The chauffeur helped her to carry the basket into the fort. Sullivan was waiting for her as usual, this time wearing his ordinary uniform.

  “I want to talk to you in private,” said Ana. “And I need help to carry in this basket.”

  Sullivan looked at her in surprise. Then he shouted for two soldiers who carried the basket into his office. Ana followed them, and closed the door when they had left. The basket with the money was covered by an oriental quilt that Senhor Vaz had been given by a customer who didn’t have enough cash.

  Sullivan sat down at his dark brown desk and pointed at a visitor’s chair.

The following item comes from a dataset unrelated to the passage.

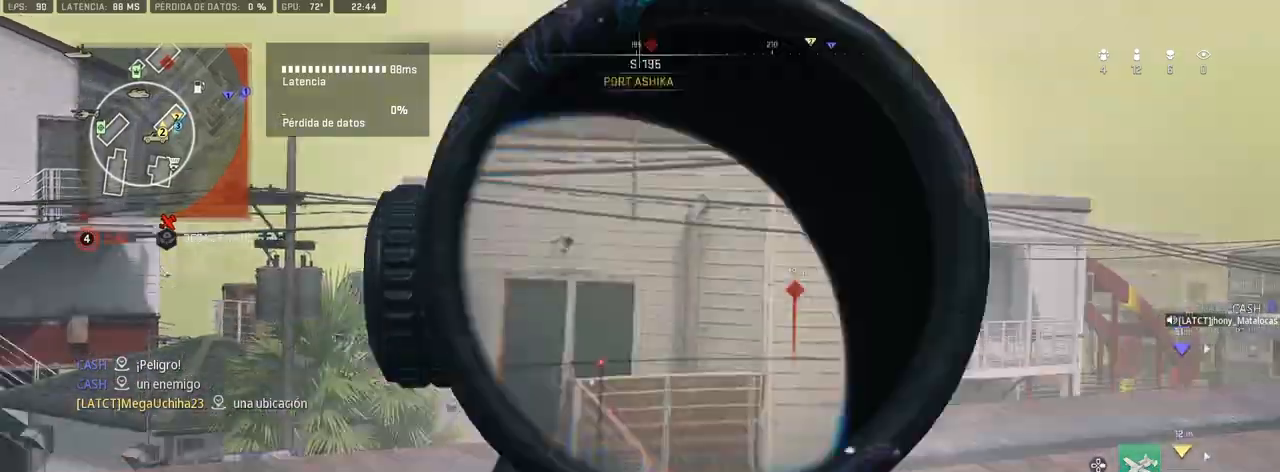
{"buttons": ["L1"], "left_stick": "up-right", "right_stick": "center", "events": [[50, "R1", "up"], [100, "L1", "up"], [217, "left_stick", "up-left"], [383, "left_stick", "up-right"], [417, "L1", "down"]]}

  “You want to speak to me?”

  “I’ll come straight to the point. Isabel won’t survive if she stays here. So I’m prepared to give you this basket of money if you can arrange for her to be given the opportunity to escape.”

  She stood up and removed the quilt, exposing the money in bundles of notes that filled the whole basket. Sullivan contemplated the contents of the basket.

  “It’s all I have,” said Ana. “And of course, I promise never to mention this money to anybody. I want only one thing, and that is for Isabel to be set free.”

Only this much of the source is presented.